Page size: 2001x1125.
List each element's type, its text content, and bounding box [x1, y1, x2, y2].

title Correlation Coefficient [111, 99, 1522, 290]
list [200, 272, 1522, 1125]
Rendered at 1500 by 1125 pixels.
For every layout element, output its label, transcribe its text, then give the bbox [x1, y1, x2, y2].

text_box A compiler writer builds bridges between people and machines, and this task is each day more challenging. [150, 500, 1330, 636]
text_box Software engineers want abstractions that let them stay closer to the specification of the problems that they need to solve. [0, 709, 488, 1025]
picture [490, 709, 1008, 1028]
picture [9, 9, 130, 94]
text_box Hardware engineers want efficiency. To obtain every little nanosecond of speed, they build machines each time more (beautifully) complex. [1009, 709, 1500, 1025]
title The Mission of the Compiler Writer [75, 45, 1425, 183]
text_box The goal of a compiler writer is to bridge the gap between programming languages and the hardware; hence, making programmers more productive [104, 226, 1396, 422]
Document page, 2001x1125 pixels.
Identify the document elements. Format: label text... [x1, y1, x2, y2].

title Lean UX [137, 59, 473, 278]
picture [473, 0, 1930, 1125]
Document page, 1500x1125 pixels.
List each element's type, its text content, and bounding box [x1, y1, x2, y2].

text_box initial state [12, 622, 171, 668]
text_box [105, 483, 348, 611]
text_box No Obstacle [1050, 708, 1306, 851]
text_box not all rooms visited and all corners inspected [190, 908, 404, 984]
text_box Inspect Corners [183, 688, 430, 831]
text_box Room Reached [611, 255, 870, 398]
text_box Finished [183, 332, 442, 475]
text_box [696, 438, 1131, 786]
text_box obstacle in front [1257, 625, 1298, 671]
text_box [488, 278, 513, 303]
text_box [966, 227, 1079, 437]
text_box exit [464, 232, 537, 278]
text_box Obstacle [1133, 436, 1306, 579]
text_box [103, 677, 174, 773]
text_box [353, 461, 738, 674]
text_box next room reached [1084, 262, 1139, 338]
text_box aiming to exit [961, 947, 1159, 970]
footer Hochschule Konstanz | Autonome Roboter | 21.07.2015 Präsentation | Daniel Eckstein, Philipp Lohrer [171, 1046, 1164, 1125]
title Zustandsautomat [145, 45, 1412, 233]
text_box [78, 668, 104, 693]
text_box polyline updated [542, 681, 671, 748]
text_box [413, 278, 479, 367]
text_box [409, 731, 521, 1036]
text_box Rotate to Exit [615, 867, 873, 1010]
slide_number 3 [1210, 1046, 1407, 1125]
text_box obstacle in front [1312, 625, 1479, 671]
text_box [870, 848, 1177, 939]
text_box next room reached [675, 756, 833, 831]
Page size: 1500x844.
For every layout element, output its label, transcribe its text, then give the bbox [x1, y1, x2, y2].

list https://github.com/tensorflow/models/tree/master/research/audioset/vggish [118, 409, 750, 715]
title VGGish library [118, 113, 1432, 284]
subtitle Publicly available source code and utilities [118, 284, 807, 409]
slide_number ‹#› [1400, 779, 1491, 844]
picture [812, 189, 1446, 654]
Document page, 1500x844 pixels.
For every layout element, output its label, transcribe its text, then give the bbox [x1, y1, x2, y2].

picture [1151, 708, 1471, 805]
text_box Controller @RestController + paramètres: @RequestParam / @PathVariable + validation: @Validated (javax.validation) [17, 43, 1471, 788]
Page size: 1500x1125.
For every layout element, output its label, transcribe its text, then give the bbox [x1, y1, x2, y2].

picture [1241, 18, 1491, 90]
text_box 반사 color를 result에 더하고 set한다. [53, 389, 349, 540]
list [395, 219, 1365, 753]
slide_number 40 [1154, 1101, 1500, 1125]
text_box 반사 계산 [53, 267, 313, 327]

########

Take the entries above and transcribe them exactly.

Reply
Page size: 2001x1125.
List each element's type, its text content, and bounding box [x1, y1, x2, y2].

title Correlation Coefficient [111, 99, 1522, 290]
list [200, 272, 1522, 1125]
Rendered at 1500 by 1125 pixels.
For every layout element, output its label, transcribe its text, then give the bbox [x1, y1, x2, y2].

text_box A compiler writer builds bridges between people and machines, and this task is each day more challenging. [150, 500, 1330, 636]
text_box Software engineers want abstractions that let them stay closer to the specification of the problems that they need to solve. [0, 709, 488, 1025]
picture [490, 709, 1008, 1028]
picture [9, 9, 130, 94]
text_box Hardware engineers want efficiency. To obtain every little nanosecond of speed, they build machines each time more (beautifully) complex. [1009, 709, 1500, 1025]
title The Mission of the Compiler Writer [75, 45, 1425, 183]
text_box The goal of a compiler writer is to bridge the gap between programming languages and the hardware; hence, making programmers more productive [104, 226, 1396, 422]
Document page, 2001x1125 pixels.
Identify the document elements. Format: label text... [x1, y1, x2, y2].

title Lean UX [137, 59, 473, 278]
picture [473, 0, 1930, 1125]
Document page, 1500x1125 pixels.
List each element's type, its text content, and bounding box [x1, y1, x2, y2].

text_box initial state [12, 622, 171, 668]
text_box [105, 483, 348, 611]
text_box No Obstacle [1050, 708, 1306, 851]
text_box not all rooms visited and all corners inspected [190, 908, 404, 984]
text_box Inspect Corners [183, 688, 430, 831]
text_box Room Reached [611, 255, 870, 398]
text_box Finished [183, 332, 442, 475]
text_box [696, 438, 1131, 786]
text_box obstacle in front [1257, 625, 1298, 671]
text_box [488, 278, 513, 303]
text_box [966, 227, 1079, 437]
text_box exit [464, 232, 537, 278]
text_box Obstacle [1133, 436, 1306, 579]
text_box [103, 677, 174, 773]
text_box [353, 461, 738, 674]
text_box next room reached [1084, 262, 1139, 338]
text_box aiming to exit [961, 947, 1159, 970]
footer Hochschule Konstanz | Autonome Roboter | 21.07.2015 Präsentation | Daniel Eckstein, Philipp Lohrer [171, 1046, 1164, 1125]
title Zustandsautomat [145, 45, 1412, 233]
text_box [78, 668, 104, 693]
text_box polyline updated [542, 681, 671, 748]
text_box [413, 278, 479, 367]
text_box [409, 731, 521, 1036]
text_box Rotate to Exit [615, 867, 873, 1010]
slide_number 3 [1210, 1046, 1407, 1125]
text_box obstacle in front [1312, 625, 1479, 671]
text_box [870, 848, 1177, 939]
text_box next room reached [675, 756, 833, 831]
Page size: 1500x844.
For every layout element, output its label, transcribe its text, then give the bbox [x1, y1, x2, y2].

list https://github.com/tensorflow/models/tree/master/research/audioset/vggish [118, 409, 750, 715]
title VGGish library [118, 113, 1432, 284]
subtitle Publicly available source code and utilities [118, 284, 807, 409]
slide_number ‹#› [1400, 779, 1491, 844]
picture [812, 189, 1446, 654]
Document page, 1500x844 pixels.
For every layout element, output its label, transcribe its text, then give the bbox [x1, y1, x2, y2].

picture [1151, 708, 1471, 805]
text_box Controller @RestController + paramètres: @RequestParam / @PathVariable + validation: @Validated (javax.validation) [17, 43, 1471, 788]
Page size: 1500x1125.
For every layout element, output its label, transcribe its text, then give the bbox [x1, y1, x2, y2].

picture [1241, 18, 1491, 90]
text_box 반사 color를 result에 더하고 set한다. [53, 389, 349, 540]
list [395, 219, 1365, 753]
slide_number 40 [1154, 1101, 1500, 1125]
text_box 반사 계산 [53, 267, 313, 327]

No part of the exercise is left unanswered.